> Given problem:
Gather every line of the rows below that contains the string "track", and copy each one out. Case counts.

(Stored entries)
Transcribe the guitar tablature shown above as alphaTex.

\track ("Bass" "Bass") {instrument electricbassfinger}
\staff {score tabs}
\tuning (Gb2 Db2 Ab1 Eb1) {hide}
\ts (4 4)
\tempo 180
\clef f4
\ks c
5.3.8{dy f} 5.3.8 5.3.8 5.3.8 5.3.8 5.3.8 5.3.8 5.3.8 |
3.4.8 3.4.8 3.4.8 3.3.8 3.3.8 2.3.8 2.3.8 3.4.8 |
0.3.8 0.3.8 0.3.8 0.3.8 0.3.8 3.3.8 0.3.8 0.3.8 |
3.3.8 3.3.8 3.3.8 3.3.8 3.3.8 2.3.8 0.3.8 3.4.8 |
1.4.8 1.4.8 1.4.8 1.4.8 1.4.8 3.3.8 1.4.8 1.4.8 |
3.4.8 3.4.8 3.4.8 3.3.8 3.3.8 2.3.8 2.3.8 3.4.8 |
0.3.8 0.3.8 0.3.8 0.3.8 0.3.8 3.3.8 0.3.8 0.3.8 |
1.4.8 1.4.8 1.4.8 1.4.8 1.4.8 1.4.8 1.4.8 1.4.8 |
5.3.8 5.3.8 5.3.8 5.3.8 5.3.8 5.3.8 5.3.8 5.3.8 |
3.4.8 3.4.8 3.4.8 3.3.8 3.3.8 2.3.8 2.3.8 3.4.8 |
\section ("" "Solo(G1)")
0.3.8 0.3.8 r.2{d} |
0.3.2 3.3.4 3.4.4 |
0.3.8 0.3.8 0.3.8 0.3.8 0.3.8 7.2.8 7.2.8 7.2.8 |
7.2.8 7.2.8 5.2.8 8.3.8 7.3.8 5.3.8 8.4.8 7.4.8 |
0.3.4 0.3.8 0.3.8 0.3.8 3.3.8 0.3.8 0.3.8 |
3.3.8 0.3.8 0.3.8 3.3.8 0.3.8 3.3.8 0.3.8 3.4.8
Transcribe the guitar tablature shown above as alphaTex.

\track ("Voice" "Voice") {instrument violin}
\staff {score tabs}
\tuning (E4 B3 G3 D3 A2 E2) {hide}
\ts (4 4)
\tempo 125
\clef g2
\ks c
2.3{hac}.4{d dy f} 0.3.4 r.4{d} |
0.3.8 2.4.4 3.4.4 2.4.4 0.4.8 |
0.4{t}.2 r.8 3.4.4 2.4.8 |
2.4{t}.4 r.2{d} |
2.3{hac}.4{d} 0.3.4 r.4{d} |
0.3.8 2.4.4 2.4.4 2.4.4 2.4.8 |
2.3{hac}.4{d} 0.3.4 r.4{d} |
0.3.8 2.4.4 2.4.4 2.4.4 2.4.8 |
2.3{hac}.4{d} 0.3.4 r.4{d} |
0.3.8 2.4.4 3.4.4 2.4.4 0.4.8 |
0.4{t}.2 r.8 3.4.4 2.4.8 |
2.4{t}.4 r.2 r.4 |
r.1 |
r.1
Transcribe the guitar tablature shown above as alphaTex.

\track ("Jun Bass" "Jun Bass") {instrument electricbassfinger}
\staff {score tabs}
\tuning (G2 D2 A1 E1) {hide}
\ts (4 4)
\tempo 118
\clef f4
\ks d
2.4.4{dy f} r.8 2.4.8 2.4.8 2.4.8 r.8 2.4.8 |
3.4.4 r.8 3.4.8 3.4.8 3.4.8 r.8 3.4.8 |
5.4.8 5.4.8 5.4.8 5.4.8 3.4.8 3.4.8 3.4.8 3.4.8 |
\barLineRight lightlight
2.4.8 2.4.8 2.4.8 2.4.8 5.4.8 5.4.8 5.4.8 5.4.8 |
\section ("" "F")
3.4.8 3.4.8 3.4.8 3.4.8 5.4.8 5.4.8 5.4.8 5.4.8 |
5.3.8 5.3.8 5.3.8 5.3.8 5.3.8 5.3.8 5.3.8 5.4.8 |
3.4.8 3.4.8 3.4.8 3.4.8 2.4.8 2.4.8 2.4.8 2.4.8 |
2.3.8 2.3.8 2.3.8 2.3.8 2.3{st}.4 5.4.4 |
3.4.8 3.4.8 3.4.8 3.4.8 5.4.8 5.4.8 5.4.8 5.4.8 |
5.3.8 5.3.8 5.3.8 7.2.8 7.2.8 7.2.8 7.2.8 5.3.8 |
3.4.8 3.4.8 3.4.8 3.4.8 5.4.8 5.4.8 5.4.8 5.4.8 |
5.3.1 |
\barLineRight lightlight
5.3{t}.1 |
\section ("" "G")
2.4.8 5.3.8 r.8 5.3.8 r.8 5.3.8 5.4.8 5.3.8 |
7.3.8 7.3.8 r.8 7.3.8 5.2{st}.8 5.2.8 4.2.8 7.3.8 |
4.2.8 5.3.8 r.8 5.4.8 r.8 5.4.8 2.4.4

> Task solution:
\track ("Bass" "Bass") {instrument electricbassfinger}
\track ("Voice" "Voice") {instrument violin}
\track ("Jun Bass" "Jun Bass") {instrument electricbassfinger}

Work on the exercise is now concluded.